22 thoughts on “The Age for Loving (or Hating a Book)

  1. It’s hard to argue with To Kill a Mockingbird for the first one.

    For after 40, Moby-Dick. If you were forced to read it in high school or college, you probably hated it. I was that way. I think it’s magnificent now.

  2. Before 21: The Diary of Anne Frank.
    After 40: Where the Red Fern Grows. What? That’s a children’s book! I know, but you don’t have enough life experience as a kid to appreciate the book when you’re young. It’s a brilliant, heart-wrenching, sweet story when you’re older.

  3. Yes, TKAM. But by 40, dive in: Anna Karenina, War and Peace, and Gone with the Wind. (You won’t be sorry, having been completely lost at sea with fantastic character and setting.)

    • I just recently bought War and Peace and have been looking at it in my TBR pile with some trepidation but I guess it’s time to dive in (I figure this is also a good winter book to get absorbed in).

      • After reading a lot of Russian literature I am of the firm opinion that Tolstoy could really have used a good editor.

  4. I’ll take the contrarian view, surprise surprise, that there are no specific novels that would fit most people at either age. Shakespeare is certainly dense enough for plays, though. Also, the Bible.

    One thing that most people don’t recognize is that narrative style is constantly evolving so the style you were comfortable with years ago now reads like a car with one flat tire. So, it’s not just subject matter and maturity that changes our perspective.

  5. Tough questions, indeed, if you truly think deeply on them. I could not in good conscience pick out specific titles. However, I felt that any kind of fiction or fantasy that pulls a young mind in directions outside the box are best before 21, including history that is told as if it were a living thing. After 40, well, deep introspection is more seriously appreciated. With age comes a better filter, albeit a skeptical one, for discerning how biased or superficial something may be. Excellent writing of any kind knows no age limit for its readership. That depends entirely on the maturity and intellectual expansiveness of the individual.
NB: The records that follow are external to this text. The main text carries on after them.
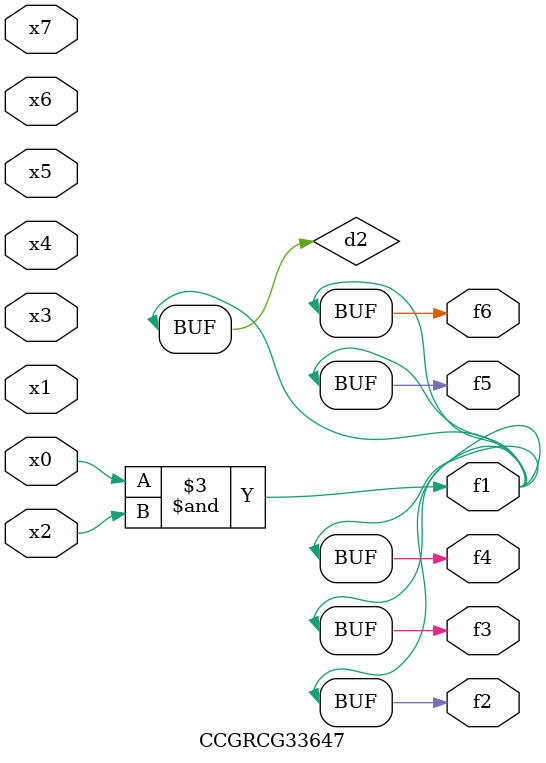
<source format=v>
module CCGRCG33647(
	input x0, x1, x2, x3, x4, x5, x6, x7,
	output f1, f2, f3, f4, f5, f6
);

	wire d1, d2;

	nor (d1, x3, x6);
	and (d2, x0, x2);
	assign f1 = d2;
	assign f2 = d2;
	assign f3 = d2;
	assign f4 = d2;
	assign f5 = d2;
	assign f6 = d2;
endmodule

</source>
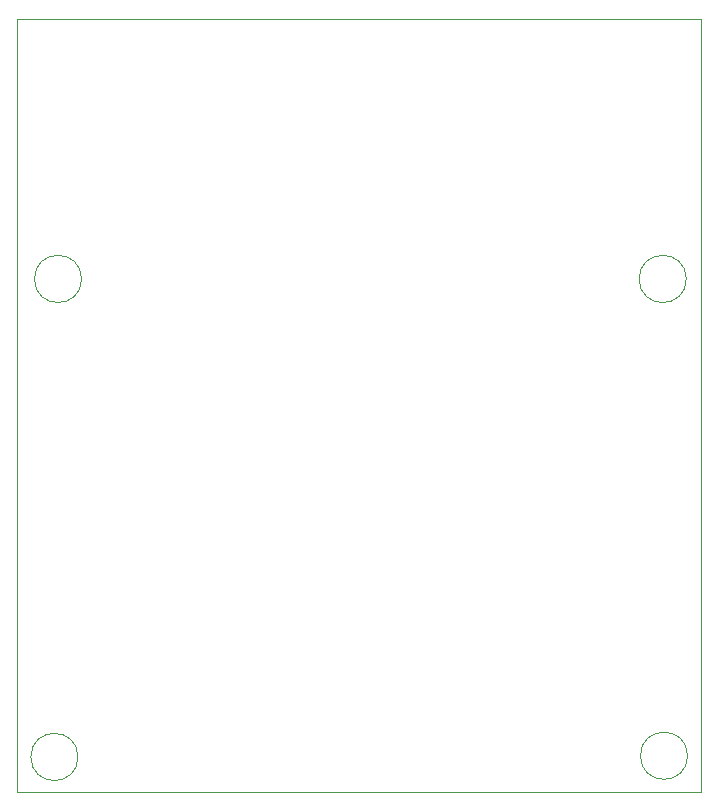
<source format=gbr>
%TF.GenerationSoftware,KiCad,Pcbnew,8.0.4-8.0.4-0~ubuntu24.04.1*%
%TF.CreationDate,2024-08-30T09:50:50+03:00*%
%TF.ProjectId,displinux,64697370-6c69-46e7-9578-2e6b69636164,rev?*%
%TF.SameCoordinates,Original*%
%TF.FileFunction,Profile,NP*%
%FSLAX46Y46*%
G04 Gerber Fmt 4.6, Leading zero omitted, Abs format (unit mm)*
G04 Created by KiCad (PCBNEW 8.0.4-8.0.4-0~ubuntu24.04.1) date 2024-08-30 09:50:50*
%MOMM*%
%LPD*%
G01*
G04 APERTURE LIST*
%TA.AperFunction,Profile*%
%ADD10C,0.050000*%
%TD*%
G04 APERTURE END LIST*
D10*
X213585000Y-51070000D02*
X271475000Y-51070000D01*
X271475000Y-116510000D01*
X213585000Y-116510000D01*
X213585000Y-51070000D01*
X218717299Y-113510000D02*
G75*
G02*
X214719999Y-113510000I-1998650J0D01*
G01*
X214719999Y-113510000D02*
G75*
G02*
X218717299Y-113510000I1998650J0D01*
G01*
X219018650Y-73040000D02*
G75*
G02*
X215021350Y-73040000I-1998650J0D01*
G01*
X215021350Y-73040000D02*
G75*
G02*
X219018650Y-73040000I1998650J0D01*
G01*
X270327299Y-113410000D02*
G75*
G02*
X266329999Y-113410000I-1998650J0D01*
G01*
X266329999Y-113410000D02*
G75*
G02*
X270327299Y-113410000I1998650J0D01*
G01*
X270217299Y-73040000D02*
G75*
G02*
X266219999Y-73040000I-1998650J0D01*
G01*
X266219999Y-73040000D02*
G75*
G02*
X270217299Y-73040000I1998650J0D01*
G01*
M02*

</source>
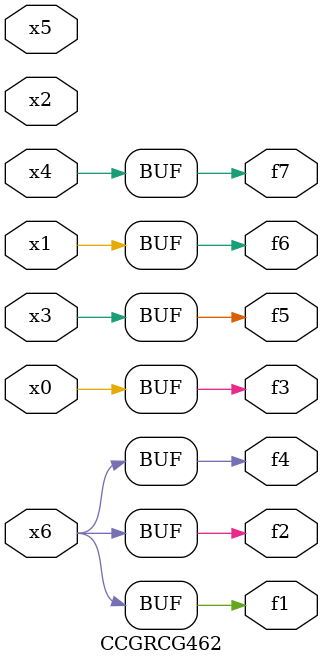
<source format=v>
module CCGRCG462(
	input x0, x1, x2, x3, x4, x5, x6,
	output f1, f2, f3, f4, f5, f6, f7
);
	assign f1 = x6;
	assign f2 = x6;
	assign f3 = x0;
	assign f4 = x6;
	assign f5 = x3;
	assign f6 = x1;
	assign f7 = x4;
endmodule

</source>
  6. Book lists for high school have changed. I am the parent of a high schooler. Moby Dick is gone from the classroom as is the Scarlet Letter. Here are some highlights from Honors/AP Lit class: • Thirteen Reasons Why (Jay Asher)
    • The Perks of Being a Wallflower (Stephen Chbosky)
    • The Warmth of Other Suns(Isabel Wilkerson)
    • The Chocolate War (Robert Cormier)
    • If I Stay (Gayle Forman)
    • The Fault in Our Stars (John Green)
    • The New Jim Crow (Michelle Alexander)
    • The Kite Runner (Khaled Hosseini)

    • Alan – as a parent of Freshmen it’s so interesting to see this list. Funnily enough my boys are doing what I consider to be fairly old fashioned stuff in their English class but apparently some groups are doing The Hunger Games (mine are doing Of Mice and Men and Antigone!)

    • As a former English teacher, I weep at this list of modern teenage soap operas and “then someone dies” stories. I doubt a one of them will be remembered in fifty years because they are read because they are contemporary which fades very fast.

  7. Dave Farland has a couple of articles about targeting an audience. He talks about how at different ages, a person is interested in different things. As a child, it’s wonder literature because kids are big on sense of wonder. In teens and twenties, it’s sex and romance. In the thirties and forties, women want relationship stories and men want thrillers. And so on and so forth. That’s what I see those questions apply to–reading a book outside its target audience age bracket is a pretty good way to dislike it.

  8. I know I’m late to the party, but I’d say The Adventures of Huckleberry Finn for BOTH questions~
    • before 21 to get, well, the adventures,
    • after 40 to get the story.

  9. I’m even much later to the party. I recently tried to reread a book I absolutely loved as a young adult. The book is Green Darkness by Anya Seton. I have tried to get into it several times recently and it is just too slow-paced, so much so that it seems rather boring. I wondered why I had loved it so much back in the day. This explains so much!